[[ Data section open ]]

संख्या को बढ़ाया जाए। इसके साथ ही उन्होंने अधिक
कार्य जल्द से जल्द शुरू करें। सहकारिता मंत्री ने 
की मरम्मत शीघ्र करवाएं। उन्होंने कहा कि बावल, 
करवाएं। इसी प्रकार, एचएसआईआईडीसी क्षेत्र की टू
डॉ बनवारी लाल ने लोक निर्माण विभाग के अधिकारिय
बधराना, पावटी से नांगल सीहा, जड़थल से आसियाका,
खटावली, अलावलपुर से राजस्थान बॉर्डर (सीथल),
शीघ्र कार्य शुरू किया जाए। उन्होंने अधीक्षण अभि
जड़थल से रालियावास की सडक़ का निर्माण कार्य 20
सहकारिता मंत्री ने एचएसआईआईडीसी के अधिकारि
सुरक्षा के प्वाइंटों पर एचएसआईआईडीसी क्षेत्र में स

[[ Data section closed ]]
[[ Data section open ]]

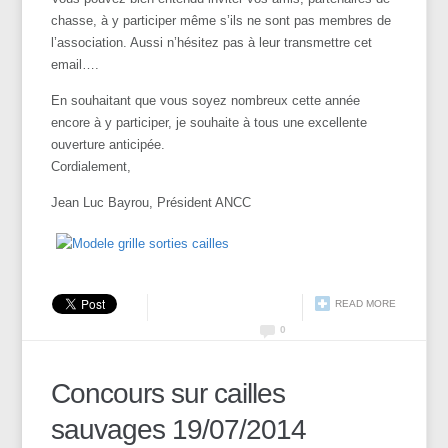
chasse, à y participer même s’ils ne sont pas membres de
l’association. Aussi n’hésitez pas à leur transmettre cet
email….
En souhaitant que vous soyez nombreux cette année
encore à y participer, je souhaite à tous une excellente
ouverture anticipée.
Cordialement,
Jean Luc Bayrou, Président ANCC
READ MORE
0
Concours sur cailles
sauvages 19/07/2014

[[ Data section closed ]]
[[ Data section open ]]

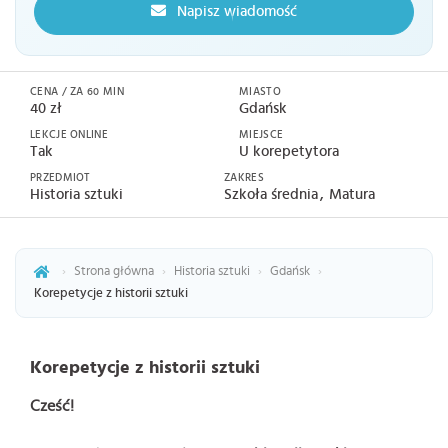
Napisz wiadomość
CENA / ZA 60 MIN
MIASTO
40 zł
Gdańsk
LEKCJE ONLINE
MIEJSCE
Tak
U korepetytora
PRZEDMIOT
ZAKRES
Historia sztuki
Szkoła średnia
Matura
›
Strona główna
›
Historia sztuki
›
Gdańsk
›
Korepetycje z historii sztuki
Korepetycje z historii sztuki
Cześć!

[[ Data section closed ]]

__What you have to do__:
Rewrite the lines of the material above as a numbered list. Begin at the line containing "chasse, à y", stop after the line containing "sauvages 19/07/2014", and leave out any blank lines.

__Output of the task__:
1. chasse, à y participer même s’ils ne sont pas membres de
2. l’association. Aussi n’hésitez pas à leur transmettre cet
3. email….
4. En souhaitant que vous soyez nombreux cette année
5. encore à y participer, je souhaite à tous une excellente
6. ouverture anticipée.
7. Cordialement,
8. Jean Luc Bayrou, Président ANCC
9. READ MORE
10. 0
11. Concours sur cailles
12. sauvages 19/07/2014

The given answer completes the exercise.